- _Exercise aim_
When you transcribe the data below, reproduce every line exactly and leave each picture out.

- _Data for processing_
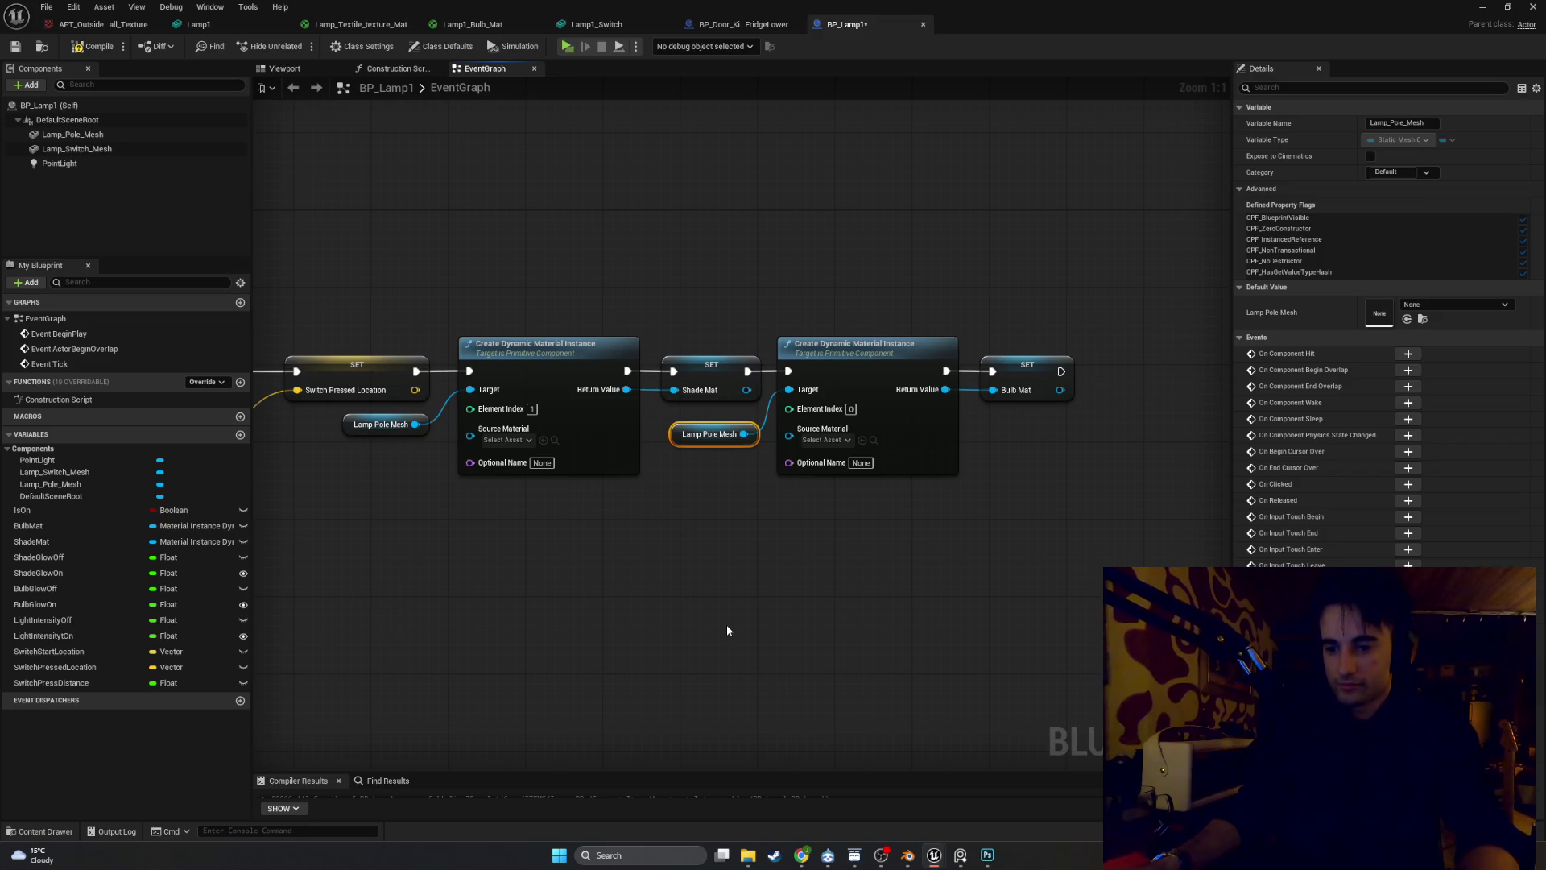
{"action": "mouse_move", "coordinate": [727, 629]}
{"action": "left_mouse_down"}
{"action": "mouse_move", "coordinate": [721, 577]}
{"action": "mouse_move", "coordinate": [823, 529]}
{"action": "mouse_move", "coordinate": [528, 573]}
{"action": "mouse_move", "coordinate": [598, 582]}
{"action": "mouse_move", "coordinate": [567, 590]}
{"action": "left_mouse_up"}
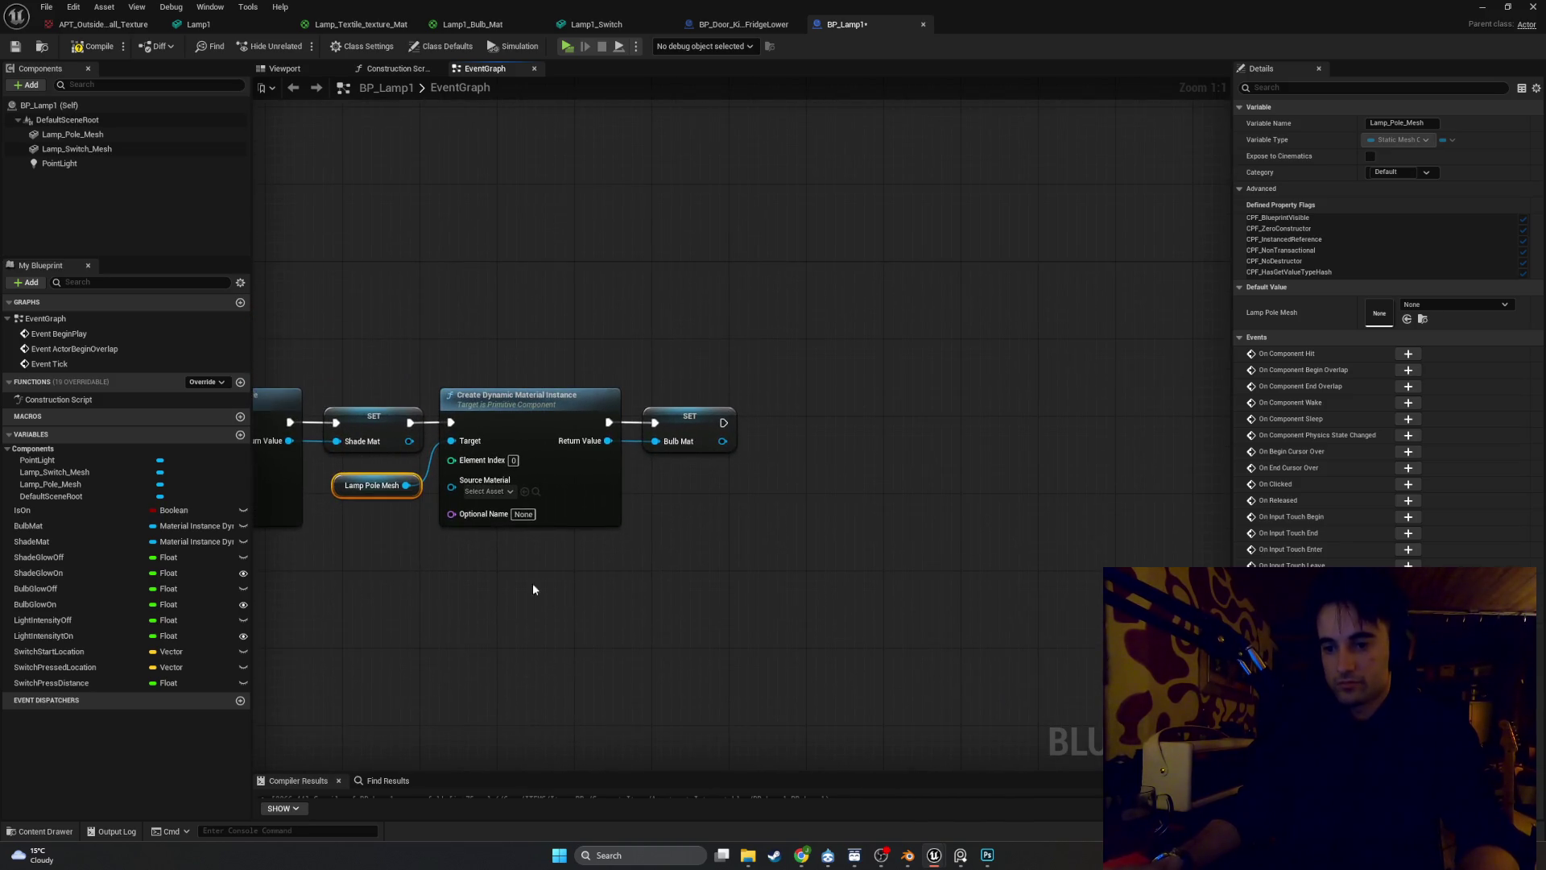
{"action": "left_click_drag", "start_coordinate": [109, 542], "coordinate": [737, 509]}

- _Answer space_
{"action": "mouse_move", "coordinate": [727, 629]}
{"action": "left_mouse_down"}
{"action": "mouse_move", "coordinate": [721, 577]}
{"action": "mouse_move", "coordinate": [823, 529]}
{"action": "mouse_move", "coordinate": [528, 573]}
{"action": "mouse_move", "coordinate": [598, 582]}
{"action": "mouse_move", "coordinate": [567, 590]}
{"action": "left_mouse_up"}
{"action": "left_click_drag", "start_coordinate": [109, 542], "coordinate": [737, 509]}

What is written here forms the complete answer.